_Your objective:_
Reproduce the passage below about the crowds Jesus spoke to, word for word.

— START OF Excerpted text —

The crowds who listened in that day would have been surprised to find out that Jesus wasn’t speaking to them or about them, nor promising them anything.
2) Jesus wasn’t speaking to a 21st century audience of self-reflecting, introspective Americans. No, he was—as the above indicates—speaking to the crowds of people who were attracted to his ministry and words who lived in that day and time. We know the crowds were the people of the land, the politically weak and powerless, the voiceless, and economically dependent on the alms of two governments with powerful structures for the elite and privileged (i.e., the Roman and the other, the Sanhedrin). These who gladly heard His voice were those who didn’t who were without landed property, those without status or without a stake in the land. It would be to them the Kingdom of God belongs and it was promised to them that they’d inherit the earth. It was to them, and their poor and humble status, that Jesus spoke of a new kingdom for which there would be a place for them. Jesus promised that they’d “inherit the earth,” not the rich and powerful. Jesus, the new king, would turn everything on its head.

— END OF Excerpted text —
— START OF Source excerpt —

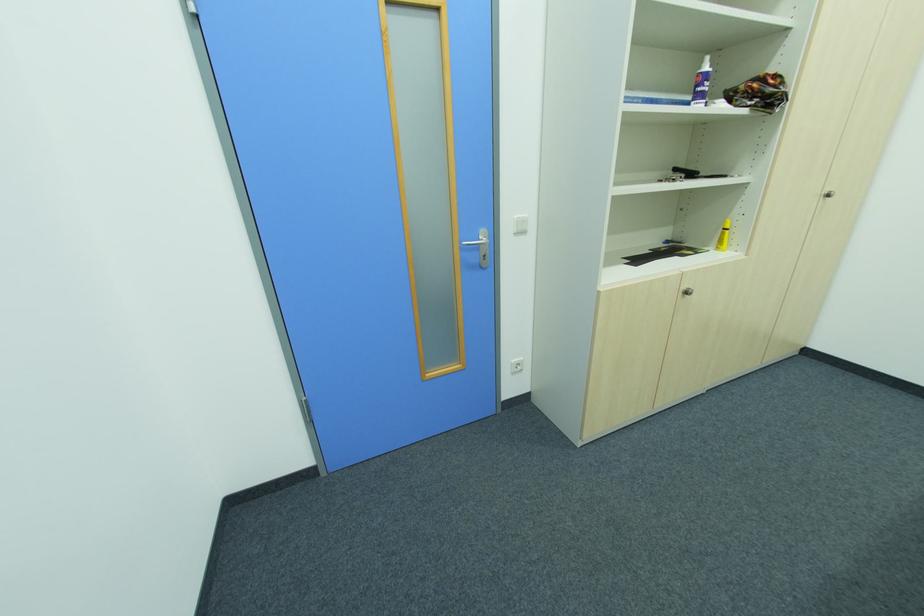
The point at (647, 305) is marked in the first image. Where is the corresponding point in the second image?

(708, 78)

— END OF Source excerpt —

_Exercise output:_
The crowds who listened in that day would have been surprised to find out that Jesus wasn’t speaking to them or about them, nor promising them anything.
2) Jesus wasn’t speaking to a 21st century audience of self-reflecting, introspective Americans. No, he was—as the above indicates—speaking to the crowds of people who were attracted to his ministry and words who lived in that day and time. We know the crowds were the people of the land, the politically weak and powerless, the voiceless, and economically dependent on the alms of two governments with powerful structures for the elite and privileged (i.e., the Roman and the other, the Sanhedrin). These who gladly heard His voice were those who didn’t who were without landed property, those without status or without a stake in the land. It would be to them the Kingdom of God belongs and it was promised to them that they’d inherit the earth. It was to them, and their poor and humble status, that Jesus spoke of a new kingdom for which there would be a place for them. Jesus promised that they’d “inherit the earth,” not the rich and powerful. Jesus, the new king, would turn everything on its head.